Assistant Professor of Journalism
Phone – (202) 994-0649
Fax – (202) 994-5806
E-mail –
mikeshan@gwu.edu
Office – MPA 424
Office Hours – Mon. and Wed. 10:00 am – 11:30 am
Education
B.A., Journalism, Pennsylvania State University, 1965
Courses Taught
SMPA 3480, Convergence and Future of Journalism
SMPA 3232, Online Journalism Workshop
SMPA 4199, Senior Seminar (Journalism Ethics)
SMPA 3240, Washington Reporting
SMPA 2111, Advanced News Reporting
Background
Michael Shanahan has been an assistant professor of journalism in SMPA since 2005. From 1999 to 2005, he taught various journalism courses as a part-timed adjunct professor.
Shanahan is currently the assistant director for student affairs of SMPA with responsibility for admissions and student advising.
Before beginning his teaching career, Shanahan was a political reporter in Washington for a quarter century, covering a wide variety of beats including the White House, several presidential campaigns, Congress, the Pentagon and the Watergate criminal trials.
His coverage took him all but a handful of the 50 states and overseas for presidential travel to more than a dozen foreign countries.
From 1990 to 1996, Shanahan was the White House correspondent and political reporter for the Newhouse Newspapers Washington bureau, covering the Bush White House and former President Clinton’s 1992 election campaign. He also wrote extensively about the politics of health care reform during the Clinton Administration
As a national political and congressional correspondent for McClatchy Newspapers for five years, Shanahan covered the 1988 presidential campaign, Congress, the Iran-Contra scandal under Ronald Reagan and congressional debates about the first Iraq War.
From 1996 to 2005, Shanahan was a media representative in the Communications Department of the American Petroleum Institute.
Shanahan began his reporting career with the Associated Press in 1965 immediately after graduating from Penn State. After six months, he enlisted in the U.S. Army and earned a commission as a second lieutenant in the U.S. Army.
His tour as an intelligence officer included a year in Vietnam where he was awarded the Bronze Star and a Combat Infantryman's Badge for service in An Loc and Cu Chi, Vietnam.
His final military assignment was at Fort Holabird, Md, where he was an instructor in the U.S. Army Intelligence School.
Shanahan returned to journalism in 1969, reporting from the Associated Press Pittsburgh bureau, including coverage of the assassination of United Mine Workers Union Leader Jock Jablonski and the Vietnam-era shooting of four student demonstrators at Kent State University on May 4, 1970.

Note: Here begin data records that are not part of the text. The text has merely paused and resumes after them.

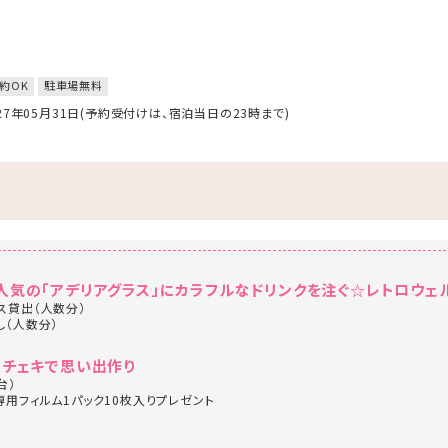
約OK
駐車場無料
027年05月31日(予約受付けは、宿泊当日の23時まで)
人気の「アデリアグラス」にカラフルなドリンクを注ぐ☆レトロウェ
ス貸出（人数分）
し（人数分）
♪チェキで思い出作り
台）
専用フィルム1パック10枚入りプレゼント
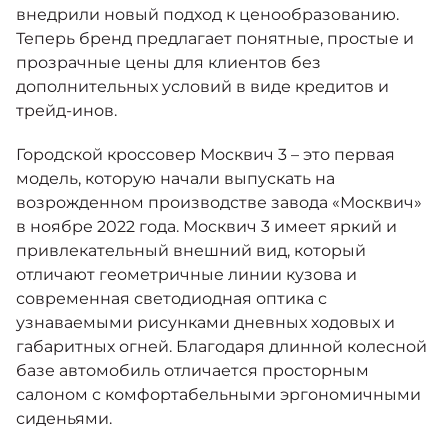
внедрили новый подход к ценообразованию.
Теперь бренд предлагает понятные, простые и
прозрачные цены для клиентов без
дополнительных условий в виде кредитов и
трейд-инов.
Городской кроссовер Москвич 3 – это первая
модель, которую начали выпускать на
возрожденном производстве завода «Москвич»
в ноябре 2022 года. Москвич 3 имеет яркий и
привлекательный внешний вид, который
отличают геометричные линии кузова и
современная светодиодная оптика с
узнаваемыми рисунками дневных ходовых и
габаритных огней. Благодаря длинной колесной
базе автомобиль отличается просторным
салоном с комфортабельными эргономичными
сиденьями.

Shortly thereafter, Shanahan moved to the AP’s Washington Bureau where his assignments included coverage of Congress, and presidential candidates Gary Hart, Walter Mondale, Michael Dukakis, George HW Bush and Bill Clinton. He also covered the Pentagon, the Justice Department and a variety of economic and diplomatic stories.
Shanahan is married to Victoria Elliott and they have two children, Martha, 20, a student at Tufts University, and Claire, 18, a student at New York University.